I cannot find the main website of Celebrate Recovery. It is a 12 step program for Christians with problems. If you could find a Celebrate Recovery in your area, maybe at a big church, like a community church, a big nondenominational church would be most likely but I've seen them at other churches like Baptists also. That would be the ideal place. To find other Christians like yourself that are going through what you are.


----------



## solitarian

*Suffering*

Many of the Bible's greatest characters experienced terrible trials, suffering, illness, etc. Crap happens to all of us. We just have to be able to say "Blessed be the name of the Lord" in spite of all of it. Perhaps our suffering will cause us to rely on God alone, not others? Perhaps this is part of our redemption, even though it may be difficult for us to see it? One day there will be no more tears, suffering, anxiety...


----------



## helpless

Sunshine009 said:


> I cannot find the main website of Celebrate Recovery. It is a 12 step program for Christians with problems. If you could find a Celebrate Recovery in your area, maybe at a big church, like a community church, a big nondenominational church would be most likely but I've seen them at other churches like Baptists also. That would be the ideal place. To find other Christians like yourself that are going through what you are.

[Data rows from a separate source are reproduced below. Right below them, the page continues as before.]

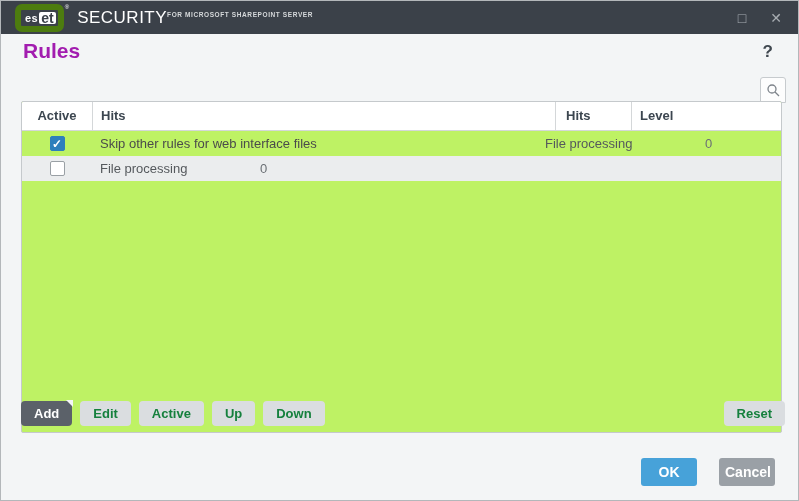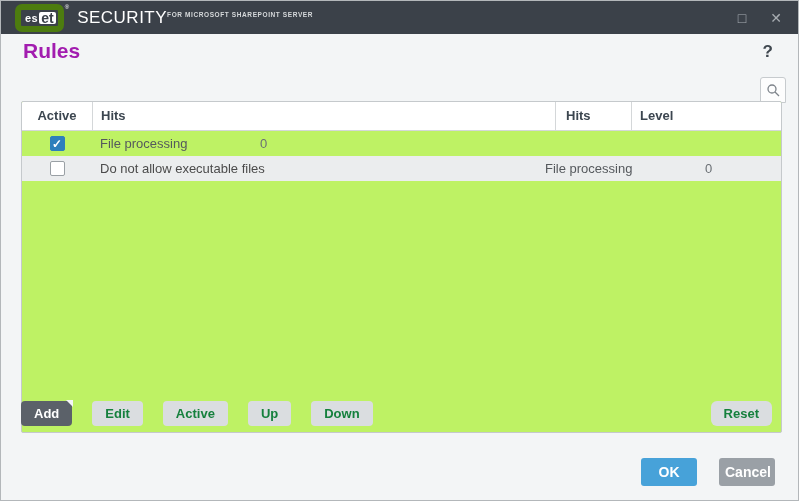--- a/index.html
+++ b/index.html
@@ -62,33 +62,33 @@
   .trow .col-level{color:#55595d;}
   .trow .col-hits{color:#6b7075;}
   .cbx{
     width:15px; height:15px; border-radius:2px; box-sizing:border-box;
     display:flex; align-items:center; justify-content:center;
     font-size:12px; font-weight:bold;
   }
   .cbx.checked{background:#2e7fbc; border:1px solid #2e7fbc; color:#ffffff;}
   .cbx.unchecked{background:#ffffff; border:1px solid #9aa0a5; color:transparent;}
   
-  .actions{position:absolute; left:20px; top:400px; display:flex; gap:20px;}
+  .actions{position:absolute; left:20px; top:400px; display:flex; gap:8px;}
   .abtn{
     height:25px; border:none; border-radius:4px; color:#ffffff; font-weight:bold;
     font-size:13px; padding:0 13px; font-family:"Liberation Sans", sans-serif;
   }
   .abtn.primary{background:#5b6169; position:relative;}
   .abtn.primary::after{
     content:""; position:absolute; right:-1px; top:-1px;
     border-style:solid; border-width:0 7px 7px 0;
     border-color:transparent #f3f5f6 transparent transparent;
   }
   .abtn.disabled{background:#dadde0; color:#15803d;}
-  .reset-btn{position:absolute; right:26px; top:400px;border-radius:6px;}
+  .reset-btn{position:absolute; right:13px; top:400px;}
   
   .fbtn{
     position:absolute; top:457px; height:28px; width:56px;
     border:none; border-radius:3px; color:#ffffff; font-weight:bold; font-size:14px;
     font-family:"Liberation Sans", sans-serif;
   }
   .ok{right:101px; background:#47a2d9;}
   .cancel{right:23px; background:#9aa0a6;}
 </style>
 </head>
@@ -127,29 +127,29 @@
       <div class="th col-active">Active</div>
       <div class="th col-name">Hits</div>
       <div class="th col-hits">Hits</div>
       <div class="th col-level">Level</div>
     </div>
     <div>
     <div class="trow">
       <div class="col-active">
         <span class="cbx checked">✓</span>
       </div>
+      <div class="col-name c-name">Skip other rules for web interface files</div>
       <div class="col-level c-level">File processing</div>
       <div class="col-hits c-hits">0</div>
     </div>
 
     <div class="trow">
       <div class="col-active">
         <span class="cbx unchecked"></span>
       </div>
-      <div class="col-name c-name">Do not allow executable files</div>
       <div class="col-level c-level">File processing</div>
       <div class="col-hits c-hits">0</div>
     </div>
   </div>
   </div>
 
   <div class="actions">
     <button class="abtn primary">Add</button>
     <button class="abtn disabled">Edit</button>
     <button class="abtn disabled">Active</button>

Sunshhine009, don't know if you've tried CR or not, but if you have, I'd be glad to read your imperssions of the group.

I've gone to CR meetings, and I would say that to benefit from the program, you've got to really get deep into it, and the social life of the church where it is being held.

If you are a member of another church, you might have doubts as to whether you should do so.

At the "small group" meetings, you just don't have the chance to say much of anything, and to really have any communication, you've got to get a "sponsor," and join another group that holds weekly meetings seperate from the ones the general public is invited to.


----------



## Sunshine009

helpless said:


> Sunshhine009, don't know if you've tried CR or not, but if you have, I'd be glad to read your imperssions of the group.
> 
> I've gone to CR meetings, and I would say that to benefit from the program, you've got to really get deep into it, and the social life of the church where it is being held.
> 
> If you are a member of another church, you might have doubts as to whether you should do so.
> 
> At the "small group" meetings, you just don't have the chance to say much of anything, and to really have any communication, you've got to get a "sponsor," and join another group that holds weekly meetings seperate from the ones the general public is invited to.


I've heard about it, haven't gone. I know some people are helped by it, and getting involved in church is good for them, others wouldn't like it. I don't like the sponsorship thing idea myself.


----------



## Miss Meggie

Anxiety75 said:


> I know from personal experience that God has not taken away all my fears but he has given me courage to face them. Many people in the Bible talked about being fearful. They were given courage to do what they fear. Courage is not absence of fear.


I also feel that God gave me a wonderful boyfriend and an amazing family to help me as I have struggled my whole life with social anxiety, and now as I work to overcome my fears...


----------